__Try it__.
Word for word, reproduce all of the entries shown below.

(Material for this task)

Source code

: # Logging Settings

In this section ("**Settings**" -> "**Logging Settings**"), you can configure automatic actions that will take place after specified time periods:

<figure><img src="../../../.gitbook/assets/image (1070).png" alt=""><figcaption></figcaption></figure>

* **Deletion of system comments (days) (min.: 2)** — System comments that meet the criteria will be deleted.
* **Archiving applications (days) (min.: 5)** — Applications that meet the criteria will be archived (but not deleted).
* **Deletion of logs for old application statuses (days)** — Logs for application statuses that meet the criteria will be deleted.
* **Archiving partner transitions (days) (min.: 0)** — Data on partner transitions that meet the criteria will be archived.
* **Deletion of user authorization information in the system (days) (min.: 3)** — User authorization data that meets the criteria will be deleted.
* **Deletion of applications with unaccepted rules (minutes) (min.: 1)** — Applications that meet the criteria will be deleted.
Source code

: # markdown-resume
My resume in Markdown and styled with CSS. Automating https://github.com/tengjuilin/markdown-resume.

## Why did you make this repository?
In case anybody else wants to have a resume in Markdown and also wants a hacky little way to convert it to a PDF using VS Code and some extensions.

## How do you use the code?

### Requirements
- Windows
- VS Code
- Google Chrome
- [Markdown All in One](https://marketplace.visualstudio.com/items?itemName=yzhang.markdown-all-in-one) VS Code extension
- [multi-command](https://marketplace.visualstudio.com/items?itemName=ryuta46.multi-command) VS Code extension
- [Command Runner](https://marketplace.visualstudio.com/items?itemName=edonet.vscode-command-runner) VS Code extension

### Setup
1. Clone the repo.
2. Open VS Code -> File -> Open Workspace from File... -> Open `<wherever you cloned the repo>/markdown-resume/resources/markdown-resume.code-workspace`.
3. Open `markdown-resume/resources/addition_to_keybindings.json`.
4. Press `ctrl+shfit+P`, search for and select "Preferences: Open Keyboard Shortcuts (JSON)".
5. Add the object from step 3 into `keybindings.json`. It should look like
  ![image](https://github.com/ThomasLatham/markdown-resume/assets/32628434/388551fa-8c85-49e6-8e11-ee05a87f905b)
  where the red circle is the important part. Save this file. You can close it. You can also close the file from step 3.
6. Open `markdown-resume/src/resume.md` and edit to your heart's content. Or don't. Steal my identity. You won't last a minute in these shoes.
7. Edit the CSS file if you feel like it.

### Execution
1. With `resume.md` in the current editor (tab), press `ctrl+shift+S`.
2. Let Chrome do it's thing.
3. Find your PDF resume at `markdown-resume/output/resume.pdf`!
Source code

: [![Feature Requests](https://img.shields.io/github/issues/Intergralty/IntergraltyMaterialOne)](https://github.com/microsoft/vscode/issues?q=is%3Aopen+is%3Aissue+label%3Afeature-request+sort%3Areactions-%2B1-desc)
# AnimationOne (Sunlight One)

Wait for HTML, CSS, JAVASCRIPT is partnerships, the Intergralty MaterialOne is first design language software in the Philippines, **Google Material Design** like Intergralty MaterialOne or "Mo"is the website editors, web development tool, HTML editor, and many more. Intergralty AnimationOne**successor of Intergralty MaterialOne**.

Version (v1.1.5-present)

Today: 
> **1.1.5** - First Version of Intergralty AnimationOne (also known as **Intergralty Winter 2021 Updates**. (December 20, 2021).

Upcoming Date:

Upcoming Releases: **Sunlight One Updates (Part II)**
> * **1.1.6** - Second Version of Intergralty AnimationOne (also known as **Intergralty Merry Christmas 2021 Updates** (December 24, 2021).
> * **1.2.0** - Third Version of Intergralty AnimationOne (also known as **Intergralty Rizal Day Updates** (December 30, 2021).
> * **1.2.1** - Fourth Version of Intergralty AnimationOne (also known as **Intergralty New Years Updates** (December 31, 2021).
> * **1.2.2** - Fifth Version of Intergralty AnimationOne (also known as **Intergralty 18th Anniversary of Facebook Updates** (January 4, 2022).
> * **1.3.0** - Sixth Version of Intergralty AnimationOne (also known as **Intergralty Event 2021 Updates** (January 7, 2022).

(End Material for this task)

__Task response__.
Source code

: # Logging Settings

In this section ("**Settings**" -> "**Logging Settings**"), you can configure automatic actions that will take place after specified time periods:

<figure><img src="../../../.gitbook/assets/image (1070).png" alt=""><figcaption></figcaption></figure>

* **Deletion of system comments (days) (min.: 2)** — System comments that meet the criteria will be deleted.
* **Archiving applications (days) (min.: 5)** — Applications that meet the criteria will be archived (but not deleted).
* **Deletion of logs for old application statuses (days)** — Logs for application statuses that meet the criteria will be deleted.
* **Archiving partner transitions (days) (min.: 0)** — Data on partner transitions that meet the criteria will be archived.
* **Deletion of user authorization information in the system (days) (min.: 3)** — User authorization data that meets the criteria will be deleted.
* **Deletion of applications with unaccepted rules (minutes) (min.: 1)** — Applications that meet the criteria will be deleted.
Source code

: # markdown-resume
My resume in Markdown and styled with CSS. Automating https://github.com/tengjuilin/markdown-resume.

## Why did you make this repository?
In case anybody else wants to have a resume in Markdown and also wants a hacky little way to convert it to a PDF using VS Code and some extensions.

## How do you use the code?

### Requirements
- Windows
- VS Code
- Google Chrome
- [Markdown All in One](https://marketplace.visualstudio.com/items?itemName=yzhang.markdown-all-in-one) VS Code extension
- [multi-command](https://marketplace.visualstudio.com/items?itemName=ryuta46.multi-command) VS Code extension
- [Command Runner](https://marketplace.visualstudio.com/items?itemName=edonet.vscode-command-runner) VS Code extension

### Setup
1. Clone the repo.
2. Open VS Code -> File -> Open Workspace from File... -> Open `<wherever you cloned the repo>/markdown-resume/resources/markdown-resume.code-workspace`.
3. Open `markdown-resume/resources/addition_to_keybindings.json`.
4. Press `ctrl+shfit+P`, search for and select "Preferences: Open Keyboard Shortcuts (JSON)".
5. Add the object from step 3 into `keybindings.json`. It should look like
  ![image](https://github.com/ThomasLatham/markdown-resume/assets/32628434/388551fa-8c85-49e6-8e11-ee05a87f905b)
  where the red circle is the important part. Save this file. You can close it. You can also close the file from step 3.
6. Open `markdown-resume/src/resume.md` and edit to your heart's content. Or don't. Steal my identity. You won't last a minute in these shoes.
7. Edit the CSS file if you feel like it.

### Execution
1. With `resume.md` in the current editor (tab), press `ctrl+shift+S`.
2. Let Chrome do it's thing.
3. Find your PDF resume at `markdown-resume/output/resume.pdf`!
Source code

: [![Feature Requests](https://img.shields.io/github/issues/Intergralty/IntergraltyMaterialOne)](https://github.com/microsoft/vscode/issues?q=is%3Aopen+is%3Aissue+label%3Afeature-request+sort%3Areactions-%2B1-desc)
# AnimationOne (Sunlight One)

Wait for HTML, CSS, JAVASCRIPT is partnerships, the Intergralty MaterialOne is first design language software in the Philippines, **Google Material Design** like Intergralty MaterialOne or "Mo"is the website editors, web development tool, HTML editor, and many more. Intergralty AnimationOne**successor of Intergralty MaterialOne**.

Version (v1.1.5-present)

Today: 
> **1.1.5** - First Version of Intergralty AnimationOne (also known as **Intergralty Winter 2021 Updates**. (December 20, 2021).

Upcoming Date:

Upcoming Releases: **Sunlight One Updates (Part II)**
> * **1.1.6** - Second Version of Intergralty AnimationOne (also known as **Intergralty Merry Christmas 2021 Updates** (December 24, 2021).
> * **1.2.0** - Third Version of Intergralty AnimationOne (also known as **Intergralty Rizal Day Updates** (December 30, 2021).
> * **1.2.1** - Fourth Version of Intergralty AnimationOne (also known as **Intergralty New Years Updates** (December 31, 2021).
> * **1.2.2** - Fifth Version of Intergralty AnimationOne (also known as **Intergralty 18th Anniversary of Facebook Updates** (January 4, 2022).
> * **1.3.0** - Sixth Version of Intergralty AnimationOne (also known as **Intergralty Event 2021 Updates** (January 7, 2022).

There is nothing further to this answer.